Two new Cochrane Reviews summarise the results of 114 studies which involved over 13,000 children and young people. They argue that a combination of diet, physical activity and behavioural change interventions may reduced weight in children aged 6-11 and adolescents aged 12-17.
Prof. Russell Viner, Officer for Health Promotion, Royal College of Paediatrics and Child Health, said:
“With a third of 11 year old children in England overweight and almost one in five obese, urgently tackling the childhood obesity epidemic is absolutely vital. To develop effective evidence-based policy and interventions we must have reliable data, and these reviews suggest improvements should be made to enhance our approach to research on weight management interventions, by testing new approaches and delivery methods.
“Cochrane Reviews are internationally recognised as having very high standards of methodology and, as such, the findings of these reviews should be taken seriously. They add support to our standard approaches to intervention, which focus on diet, physical activity and behaviour change, but the results are variable with generally low effects, suggesting some interventions are less effective than others.
“We know that healthy children make healthy adults and that prevention is by far preferable to cure. We therefore need a new and sustained research focus to develop new interventions which include younger infants, who are missing from these reviews.”
Dr Amelia Lake, Dietitian and Public Health Nutritionist, Durham University, said:
“These are two rigorous and well-conducted reviews of the current evidence on the treatment of overweight or obese children and adolescents. Globally we are very concerned about overweight and obesity in young people. Overweight and obesity and their health consequences track into adulthood. Finding effective methods of treatment is of high importance.
“While the reviewers examined large numbers of studies it was difficult to draw conclusive results. However what is evident is that interventions in children have a small and short-term effect. With both children and adolescents there was great variability in what the interventions delivered and what was measured, as well as there being differing lengths of time in following up participants.
“Treatment of obesity and overweight is complex – evidence suggests that combining diet, physical activity and behaviour change can reduce adolescents’ weight.”

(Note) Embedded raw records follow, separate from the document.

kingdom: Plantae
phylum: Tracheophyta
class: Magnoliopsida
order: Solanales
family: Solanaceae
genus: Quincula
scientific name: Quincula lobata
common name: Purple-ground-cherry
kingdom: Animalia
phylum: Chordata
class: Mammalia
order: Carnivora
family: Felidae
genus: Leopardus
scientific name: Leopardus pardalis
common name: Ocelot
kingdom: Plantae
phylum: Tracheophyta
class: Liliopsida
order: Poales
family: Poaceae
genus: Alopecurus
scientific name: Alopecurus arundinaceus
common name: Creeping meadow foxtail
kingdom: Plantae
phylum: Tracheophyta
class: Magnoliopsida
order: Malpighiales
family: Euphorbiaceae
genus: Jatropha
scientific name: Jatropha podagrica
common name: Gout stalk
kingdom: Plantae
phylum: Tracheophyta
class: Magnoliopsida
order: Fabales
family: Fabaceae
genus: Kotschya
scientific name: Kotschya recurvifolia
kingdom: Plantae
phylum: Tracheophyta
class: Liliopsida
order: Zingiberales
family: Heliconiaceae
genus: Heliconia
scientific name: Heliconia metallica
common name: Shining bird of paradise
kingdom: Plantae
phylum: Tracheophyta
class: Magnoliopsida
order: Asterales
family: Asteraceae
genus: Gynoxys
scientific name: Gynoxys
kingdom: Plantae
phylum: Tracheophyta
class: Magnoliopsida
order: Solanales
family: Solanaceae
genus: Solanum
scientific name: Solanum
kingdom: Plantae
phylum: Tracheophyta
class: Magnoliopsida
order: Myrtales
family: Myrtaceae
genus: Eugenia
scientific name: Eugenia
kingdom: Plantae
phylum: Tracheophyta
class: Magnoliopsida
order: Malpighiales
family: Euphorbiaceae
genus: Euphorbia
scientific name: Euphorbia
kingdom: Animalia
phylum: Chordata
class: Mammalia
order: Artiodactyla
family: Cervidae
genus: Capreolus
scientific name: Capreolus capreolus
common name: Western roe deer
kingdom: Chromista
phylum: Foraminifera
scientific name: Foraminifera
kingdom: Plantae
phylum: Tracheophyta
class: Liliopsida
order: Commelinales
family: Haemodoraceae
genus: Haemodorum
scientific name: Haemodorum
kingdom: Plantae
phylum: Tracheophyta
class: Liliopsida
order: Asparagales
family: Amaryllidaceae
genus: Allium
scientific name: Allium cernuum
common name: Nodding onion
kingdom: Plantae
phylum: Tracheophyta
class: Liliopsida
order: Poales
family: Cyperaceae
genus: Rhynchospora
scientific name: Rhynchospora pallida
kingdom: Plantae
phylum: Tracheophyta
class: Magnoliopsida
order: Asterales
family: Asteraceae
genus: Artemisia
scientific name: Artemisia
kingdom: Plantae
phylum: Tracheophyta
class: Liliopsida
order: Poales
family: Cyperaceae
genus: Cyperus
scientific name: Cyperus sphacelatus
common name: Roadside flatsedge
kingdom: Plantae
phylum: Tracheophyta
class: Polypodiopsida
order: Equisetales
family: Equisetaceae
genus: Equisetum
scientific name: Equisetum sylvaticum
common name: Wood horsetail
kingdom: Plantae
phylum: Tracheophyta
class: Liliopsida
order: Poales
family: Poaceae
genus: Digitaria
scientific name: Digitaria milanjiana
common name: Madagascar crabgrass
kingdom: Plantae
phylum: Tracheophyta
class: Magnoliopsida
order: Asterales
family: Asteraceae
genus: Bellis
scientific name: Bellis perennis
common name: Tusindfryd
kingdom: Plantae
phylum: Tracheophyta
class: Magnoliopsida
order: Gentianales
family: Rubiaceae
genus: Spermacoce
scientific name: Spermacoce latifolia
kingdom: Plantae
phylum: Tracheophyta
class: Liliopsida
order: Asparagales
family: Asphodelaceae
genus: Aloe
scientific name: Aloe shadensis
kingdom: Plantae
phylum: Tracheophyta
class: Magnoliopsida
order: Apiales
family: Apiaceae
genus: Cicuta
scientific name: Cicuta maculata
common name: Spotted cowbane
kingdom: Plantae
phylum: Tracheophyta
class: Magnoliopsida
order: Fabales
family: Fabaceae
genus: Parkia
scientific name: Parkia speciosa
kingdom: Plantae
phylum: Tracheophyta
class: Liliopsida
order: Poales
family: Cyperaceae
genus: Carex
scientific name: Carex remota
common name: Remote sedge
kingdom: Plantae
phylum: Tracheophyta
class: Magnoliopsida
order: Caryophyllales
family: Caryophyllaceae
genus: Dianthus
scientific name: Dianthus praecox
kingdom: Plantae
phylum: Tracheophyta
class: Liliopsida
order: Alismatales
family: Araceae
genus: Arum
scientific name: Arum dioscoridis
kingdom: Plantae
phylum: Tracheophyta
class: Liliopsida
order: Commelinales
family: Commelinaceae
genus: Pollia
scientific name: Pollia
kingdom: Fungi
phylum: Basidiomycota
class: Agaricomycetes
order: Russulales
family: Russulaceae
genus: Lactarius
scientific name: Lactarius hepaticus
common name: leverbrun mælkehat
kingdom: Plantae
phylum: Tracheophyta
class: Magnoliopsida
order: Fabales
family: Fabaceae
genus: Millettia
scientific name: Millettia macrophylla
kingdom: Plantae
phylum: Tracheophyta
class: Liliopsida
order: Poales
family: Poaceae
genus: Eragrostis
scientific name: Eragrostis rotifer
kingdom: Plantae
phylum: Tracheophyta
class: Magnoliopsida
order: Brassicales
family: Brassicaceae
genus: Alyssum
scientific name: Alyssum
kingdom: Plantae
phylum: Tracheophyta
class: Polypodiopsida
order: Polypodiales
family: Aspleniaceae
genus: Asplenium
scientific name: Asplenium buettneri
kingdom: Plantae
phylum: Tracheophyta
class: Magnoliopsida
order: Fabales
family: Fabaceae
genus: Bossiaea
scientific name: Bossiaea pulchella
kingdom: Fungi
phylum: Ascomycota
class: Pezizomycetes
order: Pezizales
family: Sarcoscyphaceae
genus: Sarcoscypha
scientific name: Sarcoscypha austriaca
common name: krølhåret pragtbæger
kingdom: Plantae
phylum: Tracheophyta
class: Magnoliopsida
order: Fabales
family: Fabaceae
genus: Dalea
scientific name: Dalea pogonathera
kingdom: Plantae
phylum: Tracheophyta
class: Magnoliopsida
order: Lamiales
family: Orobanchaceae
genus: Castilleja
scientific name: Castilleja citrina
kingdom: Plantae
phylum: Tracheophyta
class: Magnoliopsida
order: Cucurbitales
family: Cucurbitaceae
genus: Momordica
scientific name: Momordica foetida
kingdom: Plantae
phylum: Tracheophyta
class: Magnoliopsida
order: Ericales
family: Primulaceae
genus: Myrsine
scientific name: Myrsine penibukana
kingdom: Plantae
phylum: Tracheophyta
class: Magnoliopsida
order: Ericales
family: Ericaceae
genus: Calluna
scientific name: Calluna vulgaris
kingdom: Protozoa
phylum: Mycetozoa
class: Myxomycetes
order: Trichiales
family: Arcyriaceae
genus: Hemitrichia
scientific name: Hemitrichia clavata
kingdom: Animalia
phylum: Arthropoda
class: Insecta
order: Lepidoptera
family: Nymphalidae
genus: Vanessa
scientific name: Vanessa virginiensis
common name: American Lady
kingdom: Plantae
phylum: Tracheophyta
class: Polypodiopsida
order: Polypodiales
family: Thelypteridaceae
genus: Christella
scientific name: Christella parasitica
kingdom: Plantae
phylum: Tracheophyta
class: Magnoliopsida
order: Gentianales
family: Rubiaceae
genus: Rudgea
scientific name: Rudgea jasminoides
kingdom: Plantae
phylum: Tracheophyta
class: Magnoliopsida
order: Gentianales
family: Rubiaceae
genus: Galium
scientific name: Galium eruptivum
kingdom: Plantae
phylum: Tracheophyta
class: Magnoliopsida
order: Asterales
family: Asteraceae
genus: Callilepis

* Review 1: ‘Diet, physical activity and behavioural interventions for the treatment of overweight or obese adolescents aged 12 to 17 years (Review)’ by Al-Khudairy L et al. will be published in the Cochrane Library at 00:01 UK time on Thursday 22 June 2017, which is also when the embargo will lift.
Review 2: ‘Diet, physical activity and behavioural interventions for the treatment of overweight or obese children from the age of 6 to 11 years (Review)’ by Mead E et al. will be published in the Cochrane Library at 00:01 UK time on Thursday 22 June 2017, which is also when the embargo will lift.
Prof. Russell Viner: “1. No declarations of interest.”
Dr Amelia Lake: “Paid employment or self-employment – Durham University & Fuse.
Grant funding – NIHR SPHR (current).
Voluntary appointments – BNF scientific committee.
Memberships – BNF, BDA, Nutrition Society, Association for Nutritionists, ASO.”